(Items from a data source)
______
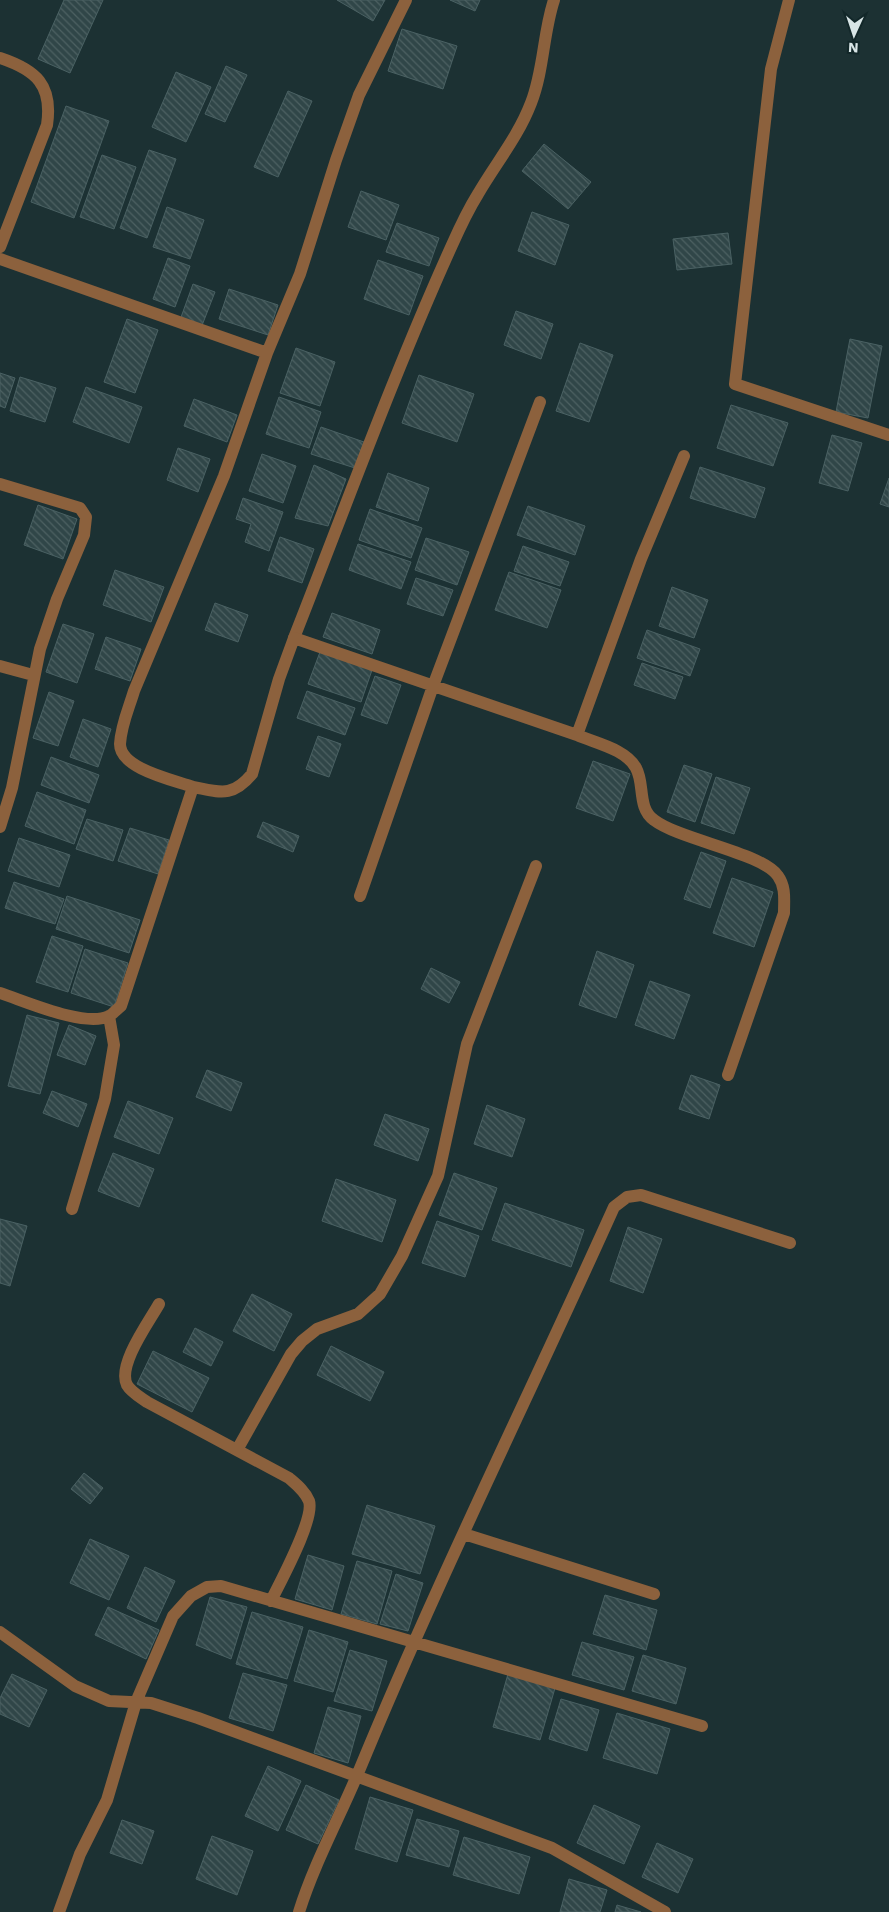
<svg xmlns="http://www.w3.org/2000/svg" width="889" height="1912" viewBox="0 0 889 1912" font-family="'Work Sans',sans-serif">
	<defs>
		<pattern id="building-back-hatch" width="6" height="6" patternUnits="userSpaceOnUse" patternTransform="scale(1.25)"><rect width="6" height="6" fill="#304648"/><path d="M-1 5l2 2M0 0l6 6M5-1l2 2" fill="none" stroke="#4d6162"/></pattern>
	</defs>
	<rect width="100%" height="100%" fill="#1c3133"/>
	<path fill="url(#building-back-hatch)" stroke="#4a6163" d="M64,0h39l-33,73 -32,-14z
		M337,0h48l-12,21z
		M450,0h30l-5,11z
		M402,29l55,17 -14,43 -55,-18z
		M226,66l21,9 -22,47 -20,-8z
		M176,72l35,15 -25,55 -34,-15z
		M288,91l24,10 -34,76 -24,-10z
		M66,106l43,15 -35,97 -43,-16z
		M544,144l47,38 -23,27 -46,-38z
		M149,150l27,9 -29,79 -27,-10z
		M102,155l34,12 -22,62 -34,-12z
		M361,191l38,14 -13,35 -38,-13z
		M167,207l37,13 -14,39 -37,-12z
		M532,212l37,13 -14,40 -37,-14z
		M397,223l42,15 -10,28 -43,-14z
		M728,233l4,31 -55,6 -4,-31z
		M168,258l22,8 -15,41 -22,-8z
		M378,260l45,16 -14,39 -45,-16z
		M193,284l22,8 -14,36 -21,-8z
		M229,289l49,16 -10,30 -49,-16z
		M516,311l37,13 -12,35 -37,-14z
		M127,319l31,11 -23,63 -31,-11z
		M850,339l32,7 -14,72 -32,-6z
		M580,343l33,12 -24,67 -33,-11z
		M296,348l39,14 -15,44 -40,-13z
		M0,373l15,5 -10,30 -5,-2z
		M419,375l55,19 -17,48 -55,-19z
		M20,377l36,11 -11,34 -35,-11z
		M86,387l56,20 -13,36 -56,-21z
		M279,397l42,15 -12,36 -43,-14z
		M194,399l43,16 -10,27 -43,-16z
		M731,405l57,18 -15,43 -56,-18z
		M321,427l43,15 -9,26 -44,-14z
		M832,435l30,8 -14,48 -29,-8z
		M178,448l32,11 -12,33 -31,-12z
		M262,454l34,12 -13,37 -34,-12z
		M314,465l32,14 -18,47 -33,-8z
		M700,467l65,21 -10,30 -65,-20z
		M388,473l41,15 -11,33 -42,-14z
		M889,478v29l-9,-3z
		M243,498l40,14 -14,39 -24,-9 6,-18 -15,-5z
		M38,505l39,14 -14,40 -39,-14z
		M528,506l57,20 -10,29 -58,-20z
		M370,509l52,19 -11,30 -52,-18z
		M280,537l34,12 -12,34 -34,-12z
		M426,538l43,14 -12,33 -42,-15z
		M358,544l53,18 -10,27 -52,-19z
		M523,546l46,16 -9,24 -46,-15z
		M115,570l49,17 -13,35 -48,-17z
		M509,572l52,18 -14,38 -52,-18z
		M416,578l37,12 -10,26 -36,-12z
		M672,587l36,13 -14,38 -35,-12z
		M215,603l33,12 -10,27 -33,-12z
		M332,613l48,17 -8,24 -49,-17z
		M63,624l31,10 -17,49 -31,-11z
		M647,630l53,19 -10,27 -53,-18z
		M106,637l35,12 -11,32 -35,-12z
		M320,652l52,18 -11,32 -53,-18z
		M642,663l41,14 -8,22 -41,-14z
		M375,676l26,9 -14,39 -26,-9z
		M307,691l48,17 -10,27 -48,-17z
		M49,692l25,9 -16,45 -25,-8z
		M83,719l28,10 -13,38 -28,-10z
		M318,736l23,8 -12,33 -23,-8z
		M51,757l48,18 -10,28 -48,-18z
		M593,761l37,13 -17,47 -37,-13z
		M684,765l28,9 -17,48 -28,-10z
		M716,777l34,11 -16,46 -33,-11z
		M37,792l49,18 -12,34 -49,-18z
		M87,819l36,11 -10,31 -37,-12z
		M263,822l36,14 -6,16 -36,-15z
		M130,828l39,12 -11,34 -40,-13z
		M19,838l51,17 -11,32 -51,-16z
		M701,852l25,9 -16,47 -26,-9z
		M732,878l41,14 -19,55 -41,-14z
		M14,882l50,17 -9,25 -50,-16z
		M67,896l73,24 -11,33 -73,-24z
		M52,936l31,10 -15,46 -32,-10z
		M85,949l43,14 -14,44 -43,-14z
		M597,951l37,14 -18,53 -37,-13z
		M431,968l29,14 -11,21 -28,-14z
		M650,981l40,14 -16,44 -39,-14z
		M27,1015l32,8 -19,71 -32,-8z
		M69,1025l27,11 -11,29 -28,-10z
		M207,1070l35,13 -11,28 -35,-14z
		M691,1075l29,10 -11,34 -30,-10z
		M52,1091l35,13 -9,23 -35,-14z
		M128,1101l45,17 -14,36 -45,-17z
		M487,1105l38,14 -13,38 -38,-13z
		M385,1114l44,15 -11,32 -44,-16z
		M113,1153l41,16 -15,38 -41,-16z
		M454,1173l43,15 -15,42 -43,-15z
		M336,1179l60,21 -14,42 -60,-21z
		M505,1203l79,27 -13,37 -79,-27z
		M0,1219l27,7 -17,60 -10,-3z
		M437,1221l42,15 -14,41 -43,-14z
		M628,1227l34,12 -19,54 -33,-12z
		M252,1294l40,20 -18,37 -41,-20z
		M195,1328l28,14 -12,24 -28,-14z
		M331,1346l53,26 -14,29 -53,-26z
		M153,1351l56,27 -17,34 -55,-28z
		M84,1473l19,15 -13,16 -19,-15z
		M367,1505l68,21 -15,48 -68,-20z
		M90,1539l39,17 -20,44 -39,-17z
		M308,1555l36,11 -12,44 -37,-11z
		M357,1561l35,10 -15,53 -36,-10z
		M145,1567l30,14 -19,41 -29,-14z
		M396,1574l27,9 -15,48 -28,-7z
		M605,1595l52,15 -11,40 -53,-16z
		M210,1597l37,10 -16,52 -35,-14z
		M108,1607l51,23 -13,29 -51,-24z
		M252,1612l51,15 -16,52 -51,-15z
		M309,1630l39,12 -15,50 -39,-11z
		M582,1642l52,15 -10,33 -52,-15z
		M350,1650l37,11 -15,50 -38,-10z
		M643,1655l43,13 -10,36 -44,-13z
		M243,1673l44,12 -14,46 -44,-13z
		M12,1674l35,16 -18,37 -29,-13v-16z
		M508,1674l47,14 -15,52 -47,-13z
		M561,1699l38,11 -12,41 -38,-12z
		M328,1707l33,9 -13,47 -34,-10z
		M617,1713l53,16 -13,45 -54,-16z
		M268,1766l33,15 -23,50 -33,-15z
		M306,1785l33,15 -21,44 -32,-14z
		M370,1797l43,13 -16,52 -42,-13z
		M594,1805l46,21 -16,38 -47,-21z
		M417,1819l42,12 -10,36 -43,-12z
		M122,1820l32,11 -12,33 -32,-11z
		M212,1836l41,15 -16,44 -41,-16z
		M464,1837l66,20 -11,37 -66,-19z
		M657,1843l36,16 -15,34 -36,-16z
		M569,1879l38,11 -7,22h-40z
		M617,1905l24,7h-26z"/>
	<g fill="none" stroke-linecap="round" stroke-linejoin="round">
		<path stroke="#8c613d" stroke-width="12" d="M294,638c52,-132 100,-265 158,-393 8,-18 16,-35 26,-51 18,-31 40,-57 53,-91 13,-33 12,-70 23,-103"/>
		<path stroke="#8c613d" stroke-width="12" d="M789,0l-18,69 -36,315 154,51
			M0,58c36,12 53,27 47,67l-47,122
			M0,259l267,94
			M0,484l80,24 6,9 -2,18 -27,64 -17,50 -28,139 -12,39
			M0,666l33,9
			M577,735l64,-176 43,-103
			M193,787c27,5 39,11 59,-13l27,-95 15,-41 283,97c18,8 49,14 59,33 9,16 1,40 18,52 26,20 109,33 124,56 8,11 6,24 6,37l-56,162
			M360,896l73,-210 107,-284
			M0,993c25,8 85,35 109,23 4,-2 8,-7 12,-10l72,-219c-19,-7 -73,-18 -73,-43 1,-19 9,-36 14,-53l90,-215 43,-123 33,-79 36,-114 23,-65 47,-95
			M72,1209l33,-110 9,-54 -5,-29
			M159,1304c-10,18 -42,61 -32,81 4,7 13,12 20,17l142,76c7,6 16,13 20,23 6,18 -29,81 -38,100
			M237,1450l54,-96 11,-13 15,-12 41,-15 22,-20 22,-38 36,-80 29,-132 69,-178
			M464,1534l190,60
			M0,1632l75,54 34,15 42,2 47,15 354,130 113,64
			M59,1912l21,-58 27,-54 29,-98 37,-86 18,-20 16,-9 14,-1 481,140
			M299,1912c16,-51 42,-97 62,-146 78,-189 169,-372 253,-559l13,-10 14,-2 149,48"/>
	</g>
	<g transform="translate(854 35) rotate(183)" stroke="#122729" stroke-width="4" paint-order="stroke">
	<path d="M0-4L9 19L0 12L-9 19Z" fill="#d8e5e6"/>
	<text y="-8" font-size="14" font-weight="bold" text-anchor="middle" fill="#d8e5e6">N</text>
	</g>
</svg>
______
== ABOUT THIS EXERCISE ==
Look back at the entries above. Retype the line with "M38,505l39,14 -14,40 -39,-14z", the line with "M597,951l37,14 -18,53 -37,-13z", and all lines in between.

== THE ANSWER ==
		M38,505l39,14 -14,40 -39,-14z
		M528,506l57,20 -10,29 -58,-20z
		M370,509l52,19 -11,30 -52,-18z
		M280,537l34,12 -12,34 -34,-12z
		M426,538l43,14 -12,33 -42,-15z
		M358,544l53,18 -10,27 -52,-19z
		M523,546l46,16 -9,24 -46,-15z
		M115,570l49,17 -13,35 -48,-17z
		M509,572l52,18 -14,38 -52,-18z
		M416,578l37,12 -10,26 -36,-12z
		M672,587l36,13 -14,38 -35,-12z
		M215,603l33,12 -10,27 -33,-12z
		M332,613l48,17 -8,24 -49,-17z
		M63,624l31,10 -17,49 -31,-11z
		M647,630l53,19 -10,27 -53,-18z
		M106,637l35,12 -11,32 -35,-12z
		M320,652l52,18 -11,32 -53,-18z
		M642,663l41,14 -8,22 -41,-14z
		M375,676l26,9 -14,39 -26,-9z
		M307,691l48,17 -10,27 -48,-17z
		M49,692l25,9 -16,45 -25,-8z
		M83,719l28,10 -13,38 -28,-10z
		M318,736l23,8 -12,33 -23,-8z
		M51,757l48,18 -10,28 -48,-18z
		M593,761l37,13 -17,47 -37,-13z
		M684,765l28,9 -17,48 -28,-10z
		M716,777l34,11 -16,46 -33,-11z
		M37,792l49,18 -12,34 -49,-18z
		M87,819l36,11 -10,31 -37,-12z
		M263,822l36,14 -6,16 -36,-15z
		M130,828l39,12 -11,34 -40,-13z
		M19,838l51,17 -11,32 -51,-16z
		M701,852l25,9 -16,47 -26,-9z
		M732,878l41,14 -19,55 -41,-14z
		M14,882l50,17 -9,25 -50,-16z
		M67,896l73,24 -11,33 -73,-24z
		M52,936l31,10 -15,46 -32,-10z
		M85,949l43,14 -14,44 -43,-14z
		M597,951l37,14 -18,53 -37,-13z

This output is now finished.